Mais Melchior Mbonimpa a fini par y arriver. «Tout à coup, j’en ai écrit une et j’ai eu l’impression qu’elle est terminée, que j’ai réussi à y mettre un point final, que je peux commencer une autre. Et puis c’est devenu un plaisir, parce que quand tu écris un roman, tu habites dedans pendant une année ou deux. Mais quand tu écris une nouvelle, c’est plus rapide évidemment», souligne-t-il.  

Une fiction aux intrigues différentes

L’auteur a non seulement réussi à relever le défi, mais il l’a fait treize fois de suite! Les zigzags du destin sont des fictions aux intrigues différentes, mais qui ont pour point commun des personnages qui quittent l’Afrique, en grande partie la région des Grands Lacs, d’où est issu l’auteur. Ils émigrent tous vers des régions différentes du monde, notamment le Canada où Melchior Mbonimpa a atterri en 1987. 

Les destins de ces personnages peuvent ressembler au périple tumultueux mais passionnant de l’auteur, même s’il refuse de croire qu’il fait de l’autofiction. 

«Moi, j’ai eu de la chance, mais tous mes personnages n’ont pas eu une fin heureuse. Ce sont aussi les destins d’autres immigrants comme moi, que j’ai croisés dans la vie», lance-t-il. 

«Les personnages, vous les concevez, vous les portez, vous les mettez au monde exactement comme une femme enfante, c’est comme ça que ça se passe. Mais je me défends, je ne fais pas de l’autofiction, parce que ça me gêne. C’est comme si on me demandait de faire du striptease!», argumente-t-il. 

De nouvelles destinations! 

L’autre nouveauté est que l’auteur a travaillé à élargir ses horizons, pour sortir du face à face entre l’Afrique et les Amériques qui caractérisait jusque-là ses fictions. 

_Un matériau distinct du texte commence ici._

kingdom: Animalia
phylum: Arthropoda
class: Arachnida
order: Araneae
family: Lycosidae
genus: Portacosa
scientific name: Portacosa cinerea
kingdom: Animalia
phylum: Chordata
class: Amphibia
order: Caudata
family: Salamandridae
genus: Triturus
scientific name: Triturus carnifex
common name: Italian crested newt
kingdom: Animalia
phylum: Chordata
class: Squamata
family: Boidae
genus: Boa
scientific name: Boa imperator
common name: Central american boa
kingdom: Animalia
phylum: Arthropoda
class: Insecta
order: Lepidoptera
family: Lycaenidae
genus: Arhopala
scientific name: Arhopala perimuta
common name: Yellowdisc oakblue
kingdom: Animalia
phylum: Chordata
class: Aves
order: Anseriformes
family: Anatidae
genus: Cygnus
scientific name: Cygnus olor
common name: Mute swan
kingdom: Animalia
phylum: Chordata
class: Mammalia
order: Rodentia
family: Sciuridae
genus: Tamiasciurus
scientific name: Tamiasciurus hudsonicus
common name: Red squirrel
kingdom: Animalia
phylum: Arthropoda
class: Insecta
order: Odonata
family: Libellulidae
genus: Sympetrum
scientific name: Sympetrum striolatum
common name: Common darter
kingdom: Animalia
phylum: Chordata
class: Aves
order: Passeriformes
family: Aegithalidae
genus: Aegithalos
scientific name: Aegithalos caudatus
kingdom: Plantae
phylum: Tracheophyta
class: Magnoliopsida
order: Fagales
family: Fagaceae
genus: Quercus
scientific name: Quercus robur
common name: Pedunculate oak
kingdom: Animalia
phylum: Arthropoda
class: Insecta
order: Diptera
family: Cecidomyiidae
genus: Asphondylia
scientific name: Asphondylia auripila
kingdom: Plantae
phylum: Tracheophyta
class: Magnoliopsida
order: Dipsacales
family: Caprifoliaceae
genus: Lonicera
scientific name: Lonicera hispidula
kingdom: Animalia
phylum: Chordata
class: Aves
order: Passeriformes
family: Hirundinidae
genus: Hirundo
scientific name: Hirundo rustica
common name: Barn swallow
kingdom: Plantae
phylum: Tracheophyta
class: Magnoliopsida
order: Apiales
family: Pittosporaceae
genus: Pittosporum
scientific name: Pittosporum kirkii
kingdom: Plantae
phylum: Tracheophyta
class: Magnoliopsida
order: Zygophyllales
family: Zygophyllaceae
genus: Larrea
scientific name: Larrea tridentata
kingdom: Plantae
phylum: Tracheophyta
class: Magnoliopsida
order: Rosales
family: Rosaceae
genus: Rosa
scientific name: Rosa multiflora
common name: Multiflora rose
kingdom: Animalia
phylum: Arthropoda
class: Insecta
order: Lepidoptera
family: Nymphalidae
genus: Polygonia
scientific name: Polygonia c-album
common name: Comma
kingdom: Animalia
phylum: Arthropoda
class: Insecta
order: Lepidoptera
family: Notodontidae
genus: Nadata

«Quelqu’un m’a dit, mais écoute, les immigrants, ils peuvent immigrer ailleurs, ils peuvent immigrer en Australie, en Europe. Pourquoi c’est toujours au Canada ou aux États-Unis? J’ai entendu ça. Et mes personnages, il y en a qui atterrissent en Europe, en Australie et même en Chine»

— Melchior Mbonimpa

Melchior Mbonimpa, qui avait quitté le Burundi très jeune, craignant pour sa sécurité, en raison de la guerre des castes survenue après l’indépendance du pays, en 1962, a pu maintenir par l’écriture une sorte d’attache avec sa terre de naissance. Maintenant que les choses vont mieux au Burundi, il affirme qu’il a même réussi à construire une maison dans son pays, d’où il vient de rentrer, après quelques mois de voyage. 

L’auteur revient donc avec plusieurs histoires dans son baluchon, dont une qui se déroule exclusivement en Afrique.